The super priority rules are different for labor and materials. A contractor who filed its lien on time will have super priority for the labor it provided. But, the contractor will only have super priority for materials and supplies if it gave a notice of right to a lien to lenders who previously recorded security interests in the property with the recording office of the county. The notice must be delivered to the lenders within eight days of when the contractor delivered materials or supplies.

A common mistake is to assume that no pre-lien notices are necessary on commercial construction projects. Almost every contractor delivers materials or supplies to their projects and to have super priority for the amount owed for those materials or supplies, contractors must deliver a notice of right to lien to lenders.

If a contractor fails to give the notice, it must list the amount it is owed for labor separately from the amount it is owed for materials or supplies on its lien to have super priority for the labor. Estimating the amounts after the fact is risky. As projects are built, the amount owed for labor should be tracked (in writing) separately from materials and supplies even if the contractor is to be paid one lump sum for everything.

Who Are You?
Many contractors do not know their legal name. All contractors register a name for their companies with the Secretary of State, but at some point start using abbreviations (CCC instead of Construction Contractor Company, Inc.) or generalizations (Contractor Group). As a result, the name registered with the Secretary of State will be different from the name written on contracts and, occasionally, the name written on liens will differ from both the registered name and the contract name. As one Oregon contractor recently learned when its $5 million lien was rejected, getting your name wrong can be costly.

Contractors should confirm that the name they registered with the Secretary of State matches the name registered with the Construction Contractors Board, the name on their project documents (e.g., quotes, contract, letters, and invoices), and the name on their liens.

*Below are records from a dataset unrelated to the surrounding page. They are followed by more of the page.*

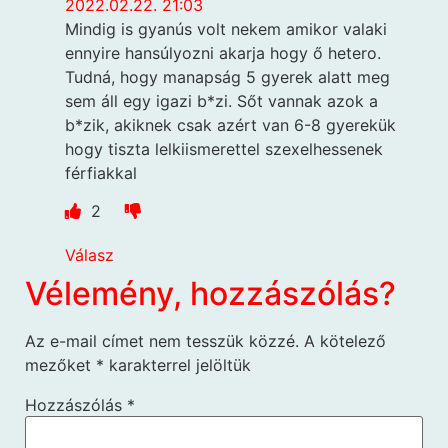
2022.02.22. 21:03
Mindig is gyanús volt nekem amikor valaki
ennyire hansúlyozni akarja hogy ő hetero.
Tudná, hogy manapság 5 gyerek alatt meg
sem áll egy igazi b*zi. Sőt vannak azok a
b*zik, akiknek csak azért van 6-8 gyerekük
hogy tiszta lelkiismerettel szexelhessenek
férfiakkal
2
Válasz
Vélemény, hozzászólás?
Az e-mail címet nem tesszük közzé.
A kötelező
mezőket
*
karakterrel jelöltük
Hozzászólás
*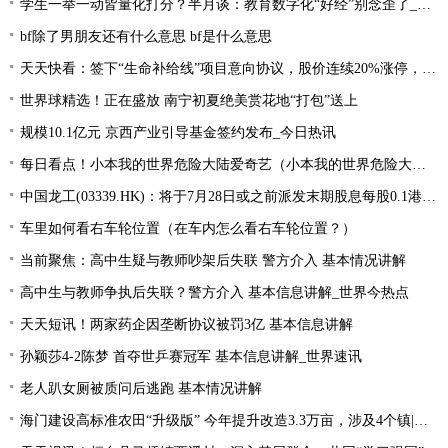
学生一举一动皆量化打分？半月谈：教育数字化“好经”别念歪了_环球今亮点
bf除了男朋友还有什么意思 bf是什么意思
天天快看：签下“生命补给线”项目意向协议，股价连续20%涨停，这家公司获机构扎堆关注
世界球精选！正在盛放 南宁初夏绝美赏花地“打包”送上
规模10.1亿元 京西产业引导基金签约发布_今日热讯
每日看点！小本我的世界危险大陆爱奇艺（小本我的世界危险大陆）
中国龙工(03339.HK)：将于7月28日或之前派发末期股息每股0.1港元-世界微资讯
车里如何看右车轮位置（在车内怎么看右车轮位置？）
当前聚焦：高中生疑与教师吵架后失联 警方介入 基本情况讲解
高中生与教师争执后失联？警方介入 基本信息讲解_世界今热点
天天短讯！两家药企因垄断协议被罚3亿 基本信息讲解
孙颖莎4-2陈梦 首夺世乒赛冠军 基本信息讲解_世界速讯
老人趴女厕被质问后逃跑 基本情况讲解
海门建设高标准农田“升级版” 今年提升改造3.3万亩，涉及4个镇|每日速读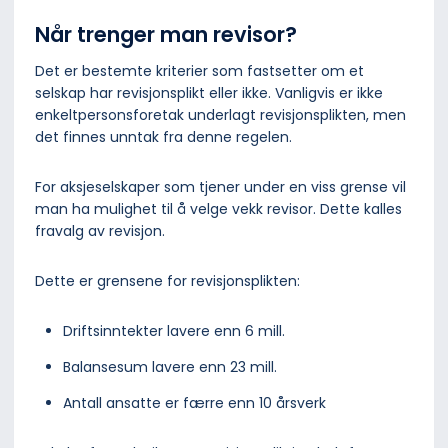
Når trenger man revisor?
Det er bestemte kriterier som fastsetter om et
selskap har revisjonsplikt eller ikke. Vanligvis er ikke
enkeltpersonsforetak underlagt revisjonsplikten, men
det finnes unntak fra denne regelen.
For aksjeselskaper som tjener under en viss grense vil
man ha mulighet til å velge vekk revisor. Dette kalles
fravalg av revisjon.
Dette er grensene for revisjonsplikten:
Driftsinntekter lavere enn 6 mill.
Balansesum lavere enn 23 mill.
Antall ansatte er færre enn 10 årsverk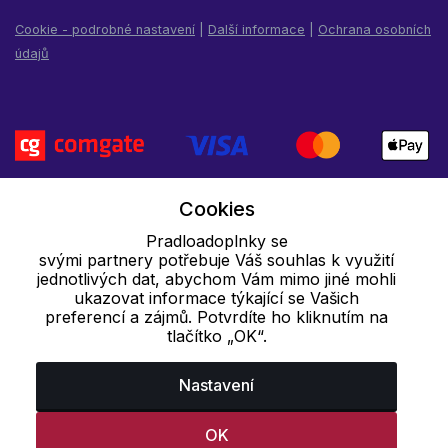
Cookie - podrobné nastavení
|
Další informace
|
Ochrana osobních
údajů
Cookies
Pradloadoplnky se
svými partnery potřebuje Váš souhlas k využití
jednotlivých dat, abychom Vám mimo jiné mohli
ukazovat informace týkající se Vašich
preferencí a zájmů. Potvrdíte ho kliknutím na
tlačítko „OK“.
Nastavení
OK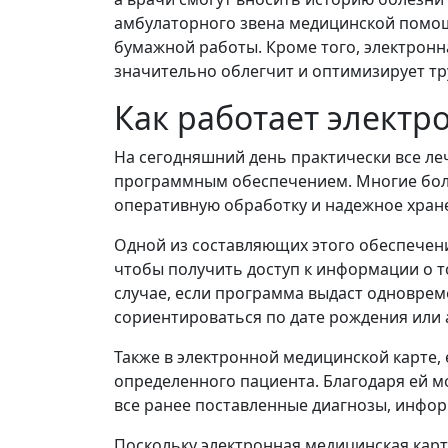
амбулаторного звена медицинской помощи
бумажной работы. Кроме того, электронн
значительно облегчит и оптимизирует тр
Как работает электр
На сегодняшний день практически все 
программным обеспечением. Многие боль
оперативную обработку и надежное хран
Одной из составляющих этого обеспечения
чтобы получить доступ к информации о т
случае, если программа выдаст одновре
сориентироваться по дате рождения или 
Также в электронной медицинской карте,
определенного пациента. Благодаря ей м
все ранее поставленные диагнозы, инфор
Поскольку электронная медицинская карт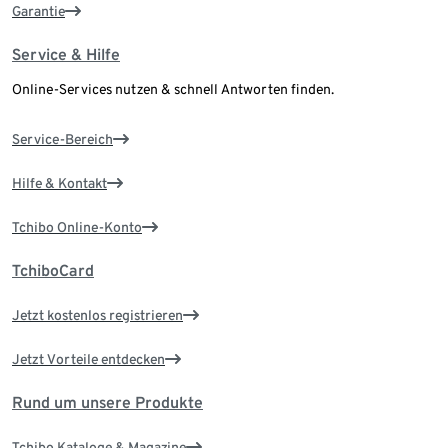
Garantie
Service & Hilfe
Online-Services nutzen & schnell Antworten finden.
Service-Bereich
Hilfe & Kontakt
Tchibo Online-Konto
TchiboCard
Jetzt kostenlos registrieren
Jetzt Vorteile entdecken
Rund um unsere Produkte
Tchibo Kataloge & Magazine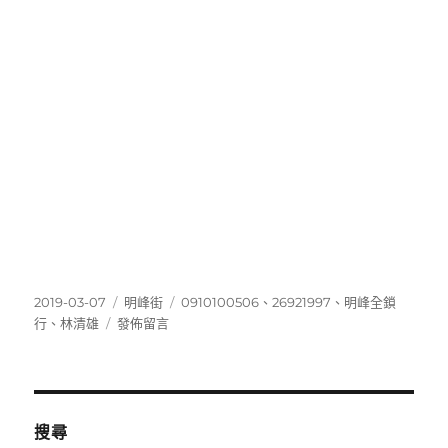
發
分
標
2019-03-07
明峰街
0910100506
、
26921997
、
明峰全鎖
佈
在
類
籤
行
、
林清雄
發佈留言
日
〈26921997〉
期:
搜尋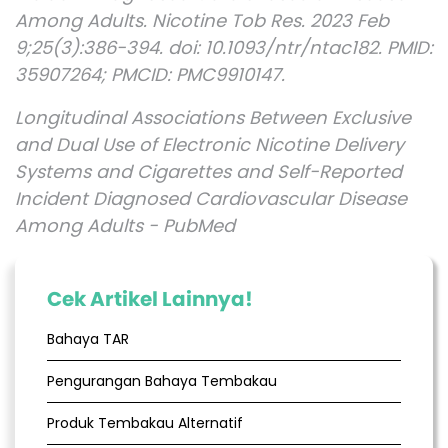
Among Adults. Nicotine Tob Res. 2023 Feb
9;25(3):386-394. doi: 10.1093/ntr/ntac182. PMID:
35907264; PMCID: PMC9910147.
Longitudinal Associations Between Exclusive
and Dual Use of Electronic Nicotine Delivery
Systems and Cigarettes and Self-Reported
Incident Diagnosed Cardiovascular Disease
Among Adults - PubMed
Cek Artikel Lainnya!
Bahaya TAR
Pengurangan Bahaya Tembakau
Produk Tembakau Alternatif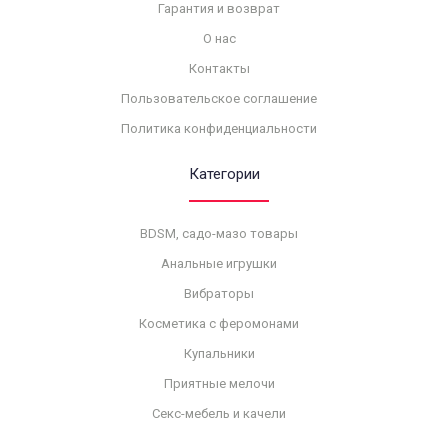
Гарантия и возврат
О нас
Контакты
Пользовательское соглашение
Политика конфиденциальности
Категории
BDSM, садо-мазо товары
Анальные игрушки
Вибраторы
Косметика с феромонами
Купальники
Приятные мелочи
Секс-мебель и качели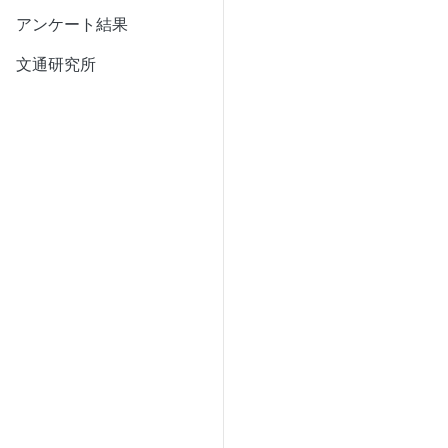
アンケート結果
文通研究所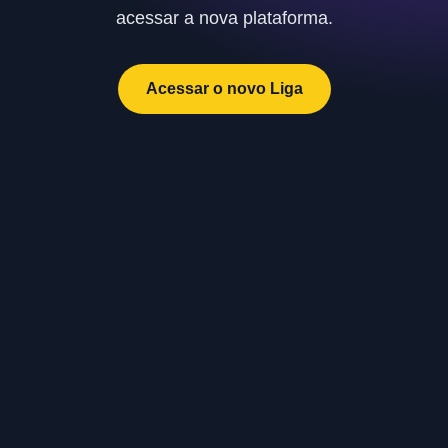
acessar a nova plataforma.
Acessar o novo Liga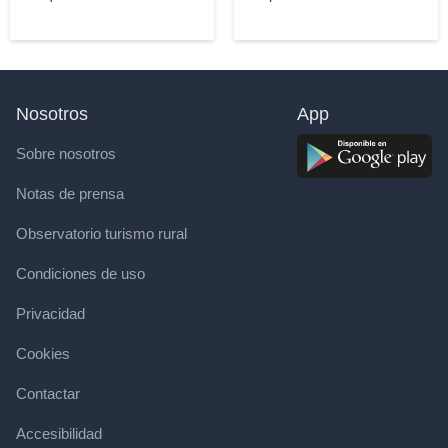
Nosotros
App
Sobre nosotros
Notas de prensa
Observatorio turismo rural
Condiciones de uso
Privacidad
Cookies
Contactar
Accesibilidad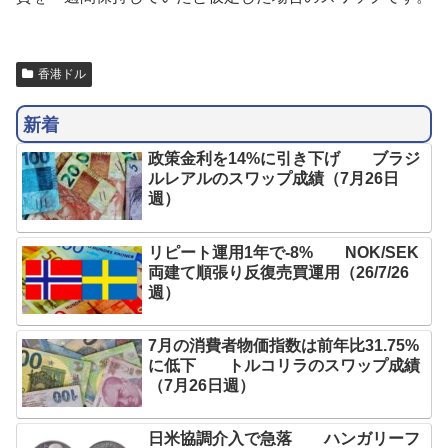
香港ドル
新着
政策金利を14%に引き下げ ブラジ
ルレアルのスワップ成績（7月26日
週）
リピート運用1年で-8% NOK/SEK
両建て順張り反復売買運用（26/7/26
週）
7月の消費者物価指数は前年比31.75%
に低下 トルコリラのスワップ成績
（7月26日週）
日米協調介入で急落 ハンガリーフ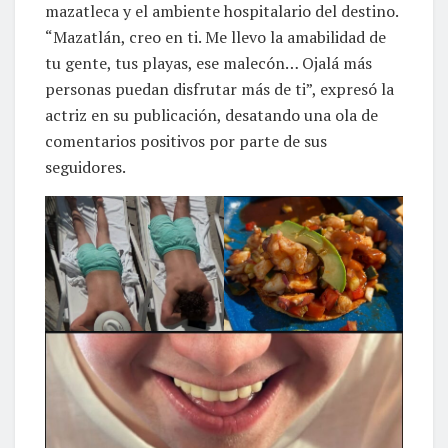
mazatleca y el ambiente hospitalario del destino.
“Mazatlán, creo en ti. Me llevo la amabilidad de
tu gente, tus playas, ese malecón… Ojalá más
personas puedan disfrutar más de ti”, expresó la
actriz en su publicación, desatando una ola de
comentarios positivos por parte de sus
seguidores.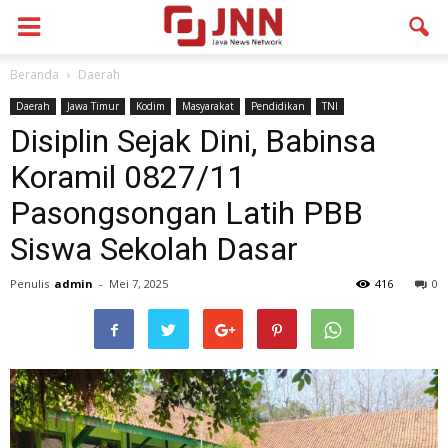
Beranda
Daerah
Daerah
Jawa Timur
Kodim
Masyarakat
Pendidikan
TNI
Disiplin Sejak Dini, Babinsa
Koramil 0827/11
Pasongsongan Latih PBB
Siswa Sekolah Dasar
Penulis
admin
-
Mei 7, 2025
416
0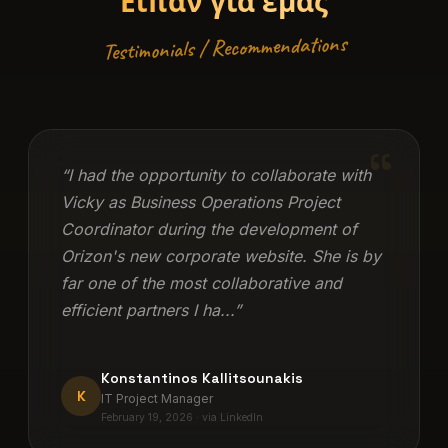
Είπαν για εμάς
Testimonials / Recommendations
“
“I had the opportunity to collaborate with
Vicky as Business Operations Project
Coordinator during the development of
Orizon's new corporate website. She is by
far one of the most collaborative and
efficient partners I ha...”
Konstantinos Kallitsounakis
K
IT Project Manager
February 19, 2026 · via LinkedIn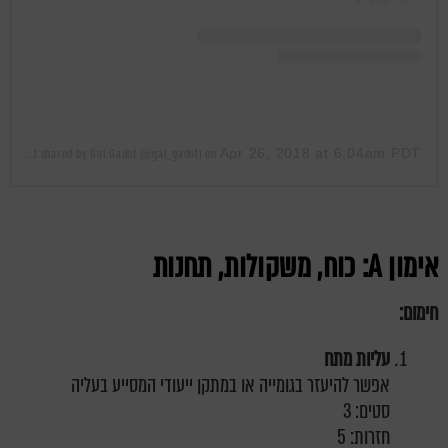
Apr 26, 2018 at 6:04am PDT
A post shared by Gal Gadot (@gal_gadot)
on
אימון
A
: כוח, משקולות, תחנות
חימום:
עליות מתח
אפשר להיעזר בגומייה או במתקן ייעודי המסייע בעליה
סטים: 3
חזרות: 5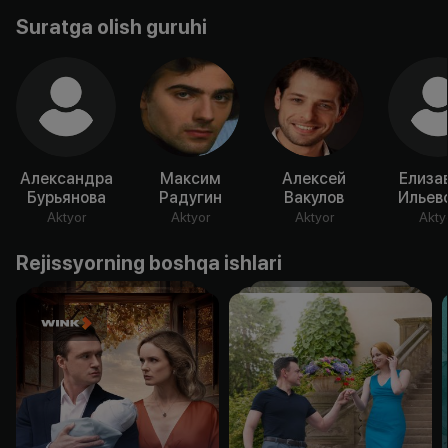
Suratga olish guruhi
Александра
Максим
Алексей
Елиза
Бурьянова
Радугин
Вакулов
Ильев
Aktyor
Aktyor
Aktyor
Akty
Rejissyorning boshqa ishlari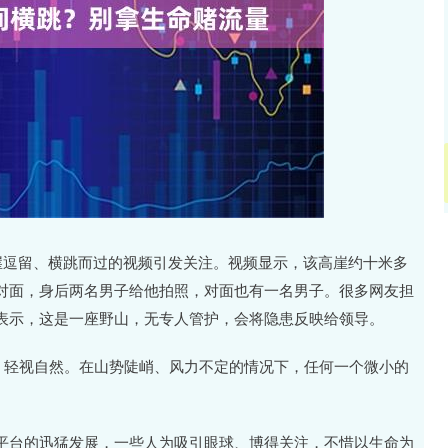
沪深300
4651.31
-0.24%
-6.85
-0.15%
崖逗留、横跳而过的视频引发关注。视频显示，该高崖约十米多
对面，身后两名男子给他拍照，对面也有一名男子。很多网友担
表示，这是一座野山，无专人管护，会将隐患反映给领导。
、轻视自然。在山势陡峭、风力不定的情况下，任何一个微小的
平台的迅猛发展，一些人为吸引眼球、博得关注，不惜以生命为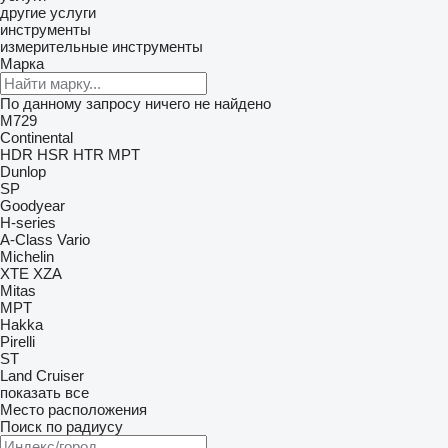
другие услуги
инструменты
измерительные инструменты
Марка
По данному запросу ничего не найдено
M729
Continental
HDR
HSR
HTR
MPT
Dunlop
SP
Goodyear
H-series
A-Class
Vario
Michelin
XTE
XZA
Mitas
MPT
Hakka
Pirelli
ST
Land Cruiser
показать все
Место расположения
Поиск по радиусу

Many contractors also frequently do not know whom they contracted with, which is a mistake that can be equally as costly. Contractors must know who is supposed to pay them and make sure their correct name is written on the contract.

To avoid lien mistakes, contractors must keep accurate records and follow up on late payments quickly. Although liens are subject to many requirements, contractors lessen the risk of losing their lien rights by making sure they do not repeat the mistakes described above.